Abu Zahir Rabbani is a new generation critic-scholar in Urdu. He takes deep interest in the Urdu language and literature, its poetry and particularly in its fiction. He has completed his MA, M. Phil and Ph. D from the Jawaharlal Nehru University, New Delhi. He is currently Assistant Professor of Urdu at Dyal Singh College, New Delhi. He is the author of Joginder Paul ki Afsana Nigari (2015) a book that has won awards from the Urdu Academy Delhi, the Bihar Urdu Academy and the Uttar Pradesh Urdu Academy. He has co-translated and co-edited the book Kahani ka Tana Bana, a collection of Joginder Paul’s non-fictional writings (Vani Prakashan 2021).. He has several research papers and critical articles to his credit.

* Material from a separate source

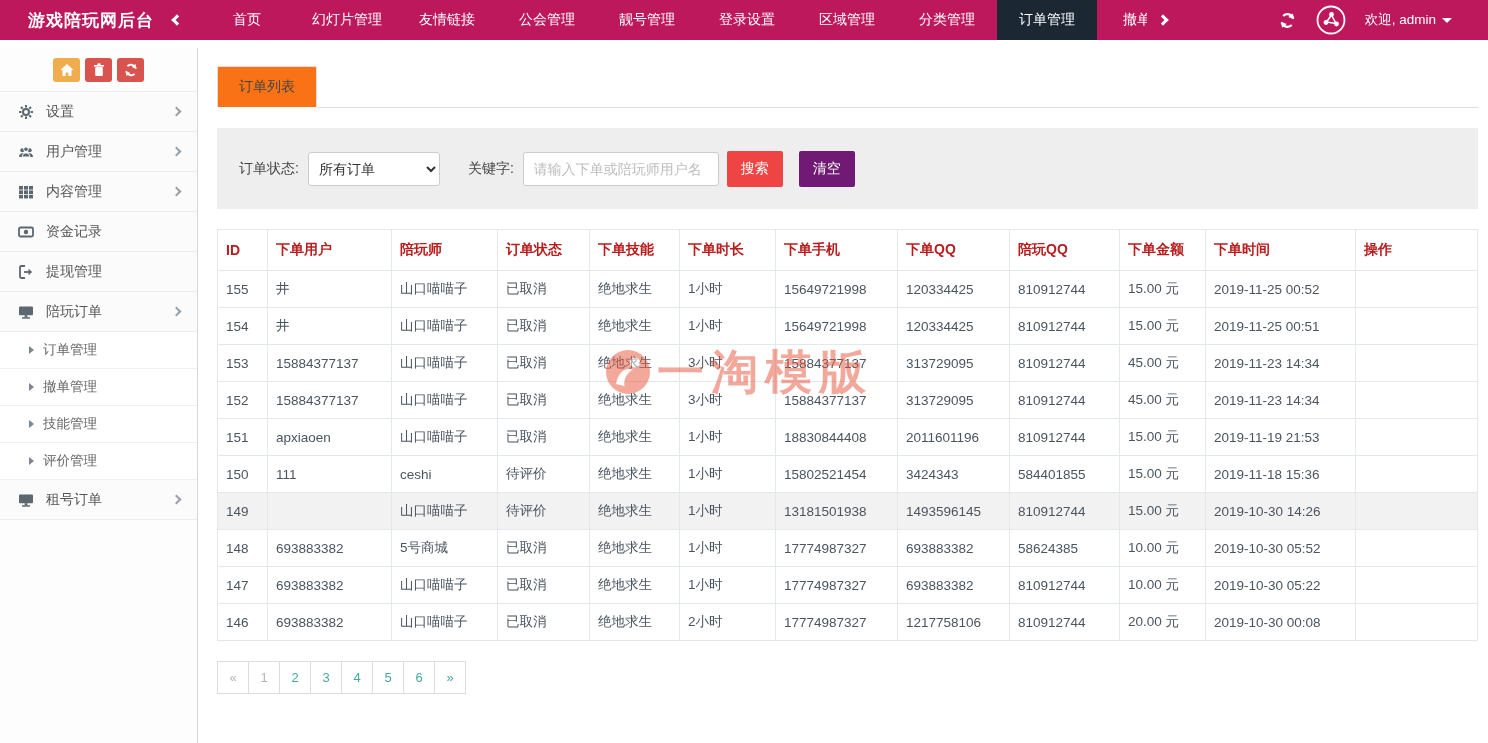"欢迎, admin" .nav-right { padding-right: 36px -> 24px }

Ranjana Kaul was Associate Prof., Dept. of English at College of Vocational Studies, University of Delhi. Her areas of interest are cultural and imaginative narratives of migrant and displaced peoples and the impact of socio-political determinants on literary representations of women especially those belonging to minority communities. She translates extensively from Kashmiri and Hindi into English. Her translations include This Metropolis by Hari Kishen Kaul (Sahitya Akademi 2011)), Paper Bastions by Meera Kant (Rupa Publications 2011) and Saga of Satisar by Chandrakanta (Zubaan Books 2018). She has also translated numerous short stories for various journals.